JIUQUAN, Gansu -- Shenzhou VII will lift off between 9:07 pm and 10:27 pm Thursday, carrying three astronauts, one of who will become the first Chinese to walk in space, senior space program officials said Wednesday.
One of the astronauts, Zhai Zhigang will walk in space around 4:30 pm on Saturday, media reports said.
The spacecraft will carry astronauts Liu Boming and Jing Haipeng, too.
One of the major tasks of the three-day mission is extra-vehicular activity (EVA), or spacewalk in this case, mission spokesman Wang Zhaoyao said at a news conference Wednesday. The success of the task will mark a remarkable step forward for China.
The other tasks include releasing a small monitoring satellite and satellite data relay trials, said Wang, who is also deputy director of China's manned space program office.
"The Shenzhou VII mission marks a historic breakthrough in China's manned space program. It is a great honor for all three of us to be part of the mission, and we are fully prepared for the challenge," Zhai Zhigang said when he and the other two astronauts met the media Wednesday.
Tonight's mission will be the second stage of China's three-stage manned space program, which eventually is aimed at building a space lab and a space station by 2020.
Engineers began loading fuel in the carrier rocket at 4 pm Wednesday, a process that would take seven hours and meant the launch was "irreversible", Jiuquan Satellite Launch Center officials said.
Shenzhou VII will be launched from atop the Long-March II-F carrier rocket into orbit 343 km from Earth.
Two of the astronauts will enter the orbital module, put on EVA spacesuits and prepare for the spacewalk. One of them will put on a China-made "Feitian" EVA suit and the other, a Russian Orlan-M "Haiying" suit.
And "one of the two will get out of the cabin and retrieve the test samples loaded outside the module," Wang said.
Compared with the previous two manned space flights, the Shenzhou VII mission faces unprecedented technical difficulties, he said, even though China has achieved a series of technical breakthroughs, including making an EVA suit and airlock module.

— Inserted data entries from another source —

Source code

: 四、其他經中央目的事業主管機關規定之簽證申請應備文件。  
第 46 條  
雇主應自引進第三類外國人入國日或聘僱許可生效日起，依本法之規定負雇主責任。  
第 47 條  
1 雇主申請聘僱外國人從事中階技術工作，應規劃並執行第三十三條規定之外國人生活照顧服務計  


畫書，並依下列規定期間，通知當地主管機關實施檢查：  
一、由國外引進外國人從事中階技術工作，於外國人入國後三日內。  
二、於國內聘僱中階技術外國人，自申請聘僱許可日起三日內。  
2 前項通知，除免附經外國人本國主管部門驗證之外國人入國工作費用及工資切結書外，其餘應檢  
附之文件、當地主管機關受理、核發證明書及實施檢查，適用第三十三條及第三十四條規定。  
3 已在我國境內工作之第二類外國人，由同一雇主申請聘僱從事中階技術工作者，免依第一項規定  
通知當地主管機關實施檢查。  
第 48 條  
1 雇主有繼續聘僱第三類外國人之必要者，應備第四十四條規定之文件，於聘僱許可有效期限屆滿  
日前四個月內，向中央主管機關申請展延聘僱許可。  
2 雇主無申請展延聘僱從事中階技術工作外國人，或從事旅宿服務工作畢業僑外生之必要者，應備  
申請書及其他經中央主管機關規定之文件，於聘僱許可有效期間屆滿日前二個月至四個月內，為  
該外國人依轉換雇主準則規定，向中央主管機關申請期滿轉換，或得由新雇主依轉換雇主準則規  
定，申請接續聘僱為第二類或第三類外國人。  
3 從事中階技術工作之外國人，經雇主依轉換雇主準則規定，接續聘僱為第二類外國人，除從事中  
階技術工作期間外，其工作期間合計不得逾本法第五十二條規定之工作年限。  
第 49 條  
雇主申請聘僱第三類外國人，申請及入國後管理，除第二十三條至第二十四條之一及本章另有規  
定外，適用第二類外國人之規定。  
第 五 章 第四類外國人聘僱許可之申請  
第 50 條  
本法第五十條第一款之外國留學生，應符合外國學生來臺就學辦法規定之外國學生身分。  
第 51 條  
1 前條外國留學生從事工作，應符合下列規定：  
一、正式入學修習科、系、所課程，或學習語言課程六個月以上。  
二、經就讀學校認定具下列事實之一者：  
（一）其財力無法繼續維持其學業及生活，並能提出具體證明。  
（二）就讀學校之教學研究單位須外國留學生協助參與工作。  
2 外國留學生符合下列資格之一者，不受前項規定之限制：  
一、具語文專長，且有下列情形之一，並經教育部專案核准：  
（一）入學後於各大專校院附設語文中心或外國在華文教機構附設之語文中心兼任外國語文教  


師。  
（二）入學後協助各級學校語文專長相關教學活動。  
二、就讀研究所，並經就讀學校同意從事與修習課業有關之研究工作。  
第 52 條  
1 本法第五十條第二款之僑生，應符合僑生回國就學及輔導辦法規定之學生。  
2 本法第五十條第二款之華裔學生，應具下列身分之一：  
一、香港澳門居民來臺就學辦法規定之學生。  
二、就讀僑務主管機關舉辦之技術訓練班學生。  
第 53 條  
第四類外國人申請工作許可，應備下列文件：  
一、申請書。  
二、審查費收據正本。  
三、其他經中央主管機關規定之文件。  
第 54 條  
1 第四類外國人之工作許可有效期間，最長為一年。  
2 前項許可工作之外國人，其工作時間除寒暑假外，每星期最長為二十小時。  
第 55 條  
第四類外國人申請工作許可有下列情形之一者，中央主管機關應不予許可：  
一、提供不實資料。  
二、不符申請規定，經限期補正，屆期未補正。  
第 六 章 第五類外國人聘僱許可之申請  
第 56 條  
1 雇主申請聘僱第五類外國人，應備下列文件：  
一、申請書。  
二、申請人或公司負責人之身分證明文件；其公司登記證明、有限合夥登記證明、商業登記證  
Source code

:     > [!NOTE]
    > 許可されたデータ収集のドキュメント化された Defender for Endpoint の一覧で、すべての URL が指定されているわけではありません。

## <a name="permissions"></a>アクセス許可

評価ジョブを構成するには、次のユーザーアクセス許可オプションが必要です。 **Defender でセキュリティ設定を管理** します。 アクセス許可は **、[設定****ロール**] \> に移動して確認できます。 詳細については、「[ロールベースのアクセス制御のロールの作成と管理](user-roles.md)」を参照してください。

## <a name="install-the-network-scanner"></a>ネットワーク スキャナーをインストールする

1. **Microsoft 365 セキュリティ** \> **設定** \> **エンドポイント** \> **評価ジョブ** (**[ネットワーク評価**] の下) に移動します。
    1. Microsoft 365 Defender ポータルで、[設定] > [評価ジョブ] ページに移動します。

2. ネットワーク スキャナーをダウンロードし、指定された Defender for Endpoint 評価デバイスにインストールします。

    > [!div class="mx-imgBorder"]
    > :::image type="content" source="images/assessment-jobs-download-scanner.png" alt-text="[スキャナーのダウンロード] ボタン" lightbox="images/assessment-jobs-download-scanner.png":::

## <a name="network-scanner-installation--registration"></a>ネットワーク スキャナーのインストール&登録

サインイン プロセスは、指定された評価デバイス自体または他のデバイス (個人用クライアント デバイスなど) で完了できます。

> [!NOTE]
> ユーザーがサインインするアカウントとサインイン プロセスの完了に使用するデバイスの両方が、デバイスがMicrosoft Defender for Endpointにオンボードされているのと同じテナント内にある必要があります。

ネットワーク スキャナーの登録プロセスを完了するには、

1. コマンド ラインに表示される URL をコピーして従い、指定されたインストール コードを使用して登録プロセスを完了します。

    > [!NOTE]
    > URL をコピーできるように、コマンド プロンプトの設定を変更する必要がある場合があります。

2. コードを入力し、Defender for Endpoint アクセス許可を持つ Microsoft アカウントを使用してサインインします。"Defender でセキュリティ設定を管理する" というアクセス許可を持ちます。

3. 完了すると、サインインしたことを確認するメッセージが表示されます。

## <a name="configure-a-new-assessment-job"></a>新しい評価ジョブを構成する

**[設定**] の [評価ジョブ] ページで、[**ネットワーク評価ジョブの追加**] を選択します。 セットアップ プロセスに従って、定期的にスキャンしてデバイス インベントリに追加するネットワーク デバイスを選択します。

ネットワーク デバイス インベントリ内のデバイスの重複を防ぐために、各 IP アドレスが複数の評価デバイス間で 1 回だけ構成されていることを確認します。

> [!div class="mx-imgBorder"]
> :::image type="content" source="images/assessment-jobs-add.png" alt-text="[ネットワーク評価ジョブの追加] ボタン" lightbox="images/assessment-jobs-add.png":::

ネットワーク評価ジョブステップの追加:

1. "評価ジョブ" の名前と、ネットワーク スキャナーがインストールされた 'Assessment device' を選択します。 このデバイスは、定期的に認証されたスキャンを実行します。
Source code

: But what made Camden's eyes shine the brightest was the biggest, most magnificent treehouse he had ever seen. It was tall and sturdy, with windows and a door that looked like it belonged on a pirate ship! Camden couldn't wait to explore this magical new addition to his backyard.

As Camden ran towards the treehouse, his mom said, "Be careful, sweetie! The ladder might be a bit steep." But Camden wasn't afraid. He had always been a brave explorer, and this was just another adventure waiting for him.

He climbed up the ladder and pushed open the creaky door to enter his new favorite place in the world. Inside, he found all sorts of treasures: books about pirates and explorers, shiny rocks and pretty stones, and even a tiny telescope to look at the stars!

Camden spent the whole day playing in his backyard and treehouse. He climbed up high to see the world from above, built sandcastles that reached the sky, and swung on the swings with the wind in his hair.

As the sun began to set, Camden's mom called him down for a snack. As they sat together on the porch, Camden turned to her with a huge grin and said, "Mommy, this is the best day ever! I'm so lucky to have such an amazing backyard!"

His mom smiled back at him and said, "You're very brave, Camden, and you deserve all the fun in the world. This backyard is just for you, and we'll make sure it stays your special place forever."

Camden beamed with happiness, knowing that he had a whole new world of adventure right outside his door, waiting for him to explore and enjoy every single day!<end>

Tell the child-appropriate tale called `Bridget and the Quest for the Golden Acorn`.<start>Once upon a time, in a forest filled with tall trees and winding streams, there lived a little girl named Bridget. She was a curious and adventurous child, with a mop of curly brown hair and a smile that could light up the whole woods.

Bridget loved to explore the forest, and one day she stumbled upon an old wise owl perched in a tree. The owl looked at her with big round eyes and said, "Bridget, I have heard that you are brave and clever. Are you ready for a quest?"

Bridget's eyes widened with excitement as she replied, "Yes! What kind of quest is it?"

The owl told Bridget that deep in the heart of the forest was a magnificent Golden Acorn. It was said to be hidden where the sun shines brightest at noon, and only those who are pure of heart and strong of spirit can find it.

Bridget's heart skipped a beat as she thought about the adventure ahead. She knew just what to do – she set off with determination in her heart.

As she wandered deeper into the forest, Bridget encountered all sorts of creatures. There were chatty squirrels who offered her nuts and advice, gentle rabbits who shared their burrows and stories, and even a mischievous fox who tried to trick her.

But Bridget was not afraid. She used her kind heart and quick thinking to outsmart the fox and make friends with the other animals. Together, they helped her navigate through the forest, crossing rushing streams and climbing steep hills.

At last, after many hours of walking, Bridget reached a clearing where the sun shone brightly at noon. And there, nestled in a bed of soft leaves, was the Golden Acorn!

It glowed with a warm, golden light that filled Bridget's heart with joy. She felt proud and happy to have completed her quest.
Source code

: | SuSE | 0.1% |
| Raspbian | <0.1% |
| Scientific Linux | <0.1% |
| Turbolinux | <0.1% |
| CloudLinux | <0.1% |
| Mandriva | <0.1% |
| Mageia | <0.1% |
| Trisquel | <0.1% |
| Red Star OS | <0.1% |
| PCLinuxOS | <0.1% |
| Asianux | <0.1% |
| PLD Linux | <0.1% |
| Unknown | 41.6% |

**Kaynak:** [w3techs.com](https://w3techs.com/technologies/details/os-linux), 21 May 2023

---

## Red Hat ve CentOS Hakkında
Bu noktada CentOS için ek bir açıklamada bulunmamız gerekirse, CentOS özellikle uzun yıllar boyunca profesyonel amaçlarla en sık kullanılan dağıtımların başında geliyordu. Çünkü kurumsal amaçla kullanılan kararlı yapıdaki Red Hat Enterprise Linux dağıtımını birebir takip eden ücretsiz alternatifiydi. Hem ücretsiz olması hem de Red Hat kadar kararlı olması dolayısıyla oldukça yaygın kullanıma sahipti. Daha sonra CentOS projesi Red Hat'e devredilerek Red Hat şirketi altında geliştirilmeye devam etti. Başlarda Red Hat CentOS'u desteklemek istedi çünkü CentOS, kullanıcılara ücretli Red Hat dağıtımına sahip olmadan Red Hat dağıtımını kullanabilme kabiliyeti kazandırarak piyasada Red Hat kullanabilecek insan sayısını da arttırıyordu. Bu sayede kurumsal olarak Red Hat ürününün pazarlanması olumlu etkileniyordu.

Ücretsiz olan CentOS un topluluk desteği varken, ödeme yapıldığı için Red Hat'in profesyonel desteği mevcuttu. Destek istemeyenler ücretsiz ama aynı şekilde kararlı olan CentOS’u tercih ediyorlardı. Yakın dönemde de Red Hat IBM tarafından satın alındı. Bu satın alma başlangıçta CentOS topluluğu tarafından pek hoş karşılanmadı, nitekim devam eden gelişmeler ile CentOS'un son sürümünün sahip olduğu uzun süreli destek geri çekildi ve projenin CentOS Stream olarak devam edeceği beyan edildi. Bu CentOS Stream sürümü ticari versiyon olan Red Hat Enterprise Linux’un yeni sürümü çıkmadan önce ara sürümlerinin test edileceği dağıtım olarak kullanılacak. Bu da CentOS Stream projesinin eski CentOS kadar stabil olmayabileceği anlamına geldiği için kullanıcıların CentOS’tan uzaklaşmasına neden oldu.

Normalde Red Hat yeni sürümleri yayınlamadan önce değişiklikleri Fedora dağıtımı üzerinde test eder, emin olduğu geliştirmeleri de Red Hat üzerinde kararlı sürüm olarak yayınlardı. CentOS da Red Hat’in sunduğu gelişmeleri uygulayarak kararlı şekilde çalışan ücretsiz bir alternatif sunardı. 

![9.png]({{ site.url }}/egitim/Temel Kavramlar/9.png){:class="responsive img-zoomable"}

During the mission, the astronauts will have to assemble and test the 120-kg EVA suits, depressurize and re-pressurize the cabin, and exit and re-enter the orbital module.
"The process of EVAs cannot be simulated completely on the ground and some of the newly developed products have to be tested in flight for the first time," Wang said.
Thirteen Orlan-M spacesuits, three for actual EVAs, were received from Russia under a contract signed in April 2004, he said. Moscow developed the spacesuits, while Beijing gave the power supply and communication systems.
"Russian experts have provided technical assistance throughout the mission," he said.
Thanks to the collaboration, China took only three and half years to design the EVA spacesuit. Or else it would have taken eight years to do so, Chen Shanguang, head and chief designer of the project's astronaut suits and other accessories, said.
Russia helped train the astronauts and develop the Shenzhou spacecraft, too.
But soon China could train foreign astronauts, Xinhua quoted Chen as having said. "China's two successful manned space missions have showed it has the technical ability to independently train astronauts in future."
In 2003, China became the first country after the US and Russia to send a man into space. It followed it with a two-man mission in 2005.